>>>

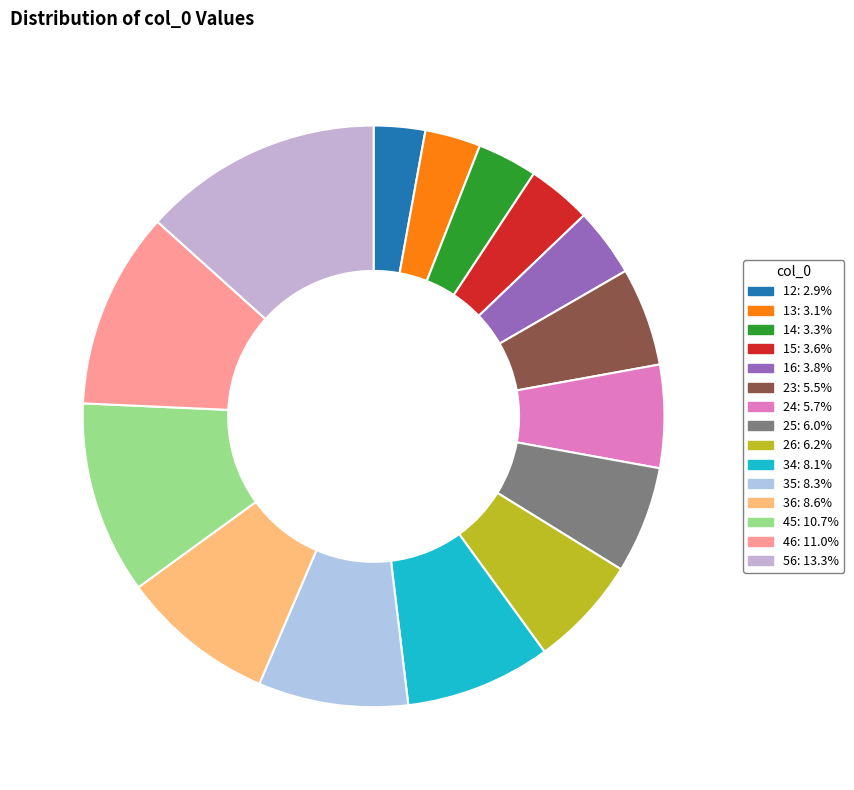

What is the smallest slice in the pie chart?

12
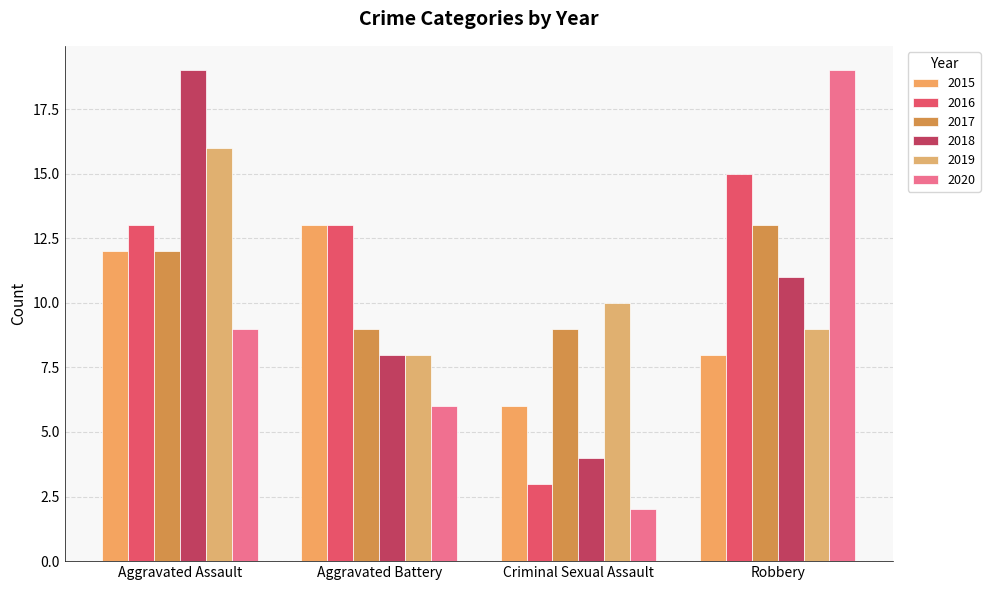

True or false: 2020 has a value of 2 at Criminal Sexual Assault.

True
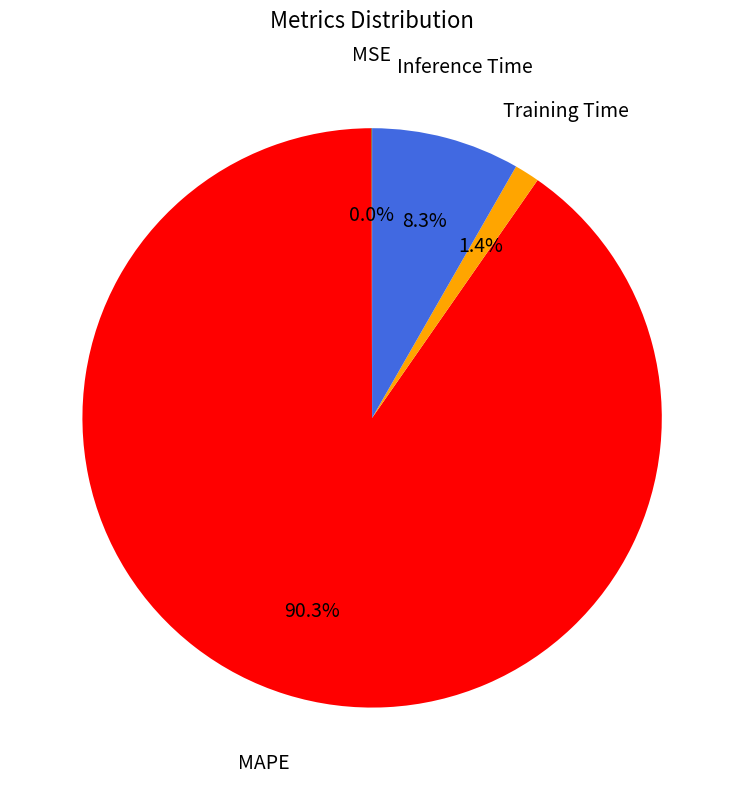

Is there any slice that represents more than half of the pie?

Yes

<<<

* Task:
Gather every line of the data above that contains the string "slice". The match is case-sensitive.

* Result for this exercise:
What is the smallest slice in the pie chart?
Is there any slice that represents more than half of the pie?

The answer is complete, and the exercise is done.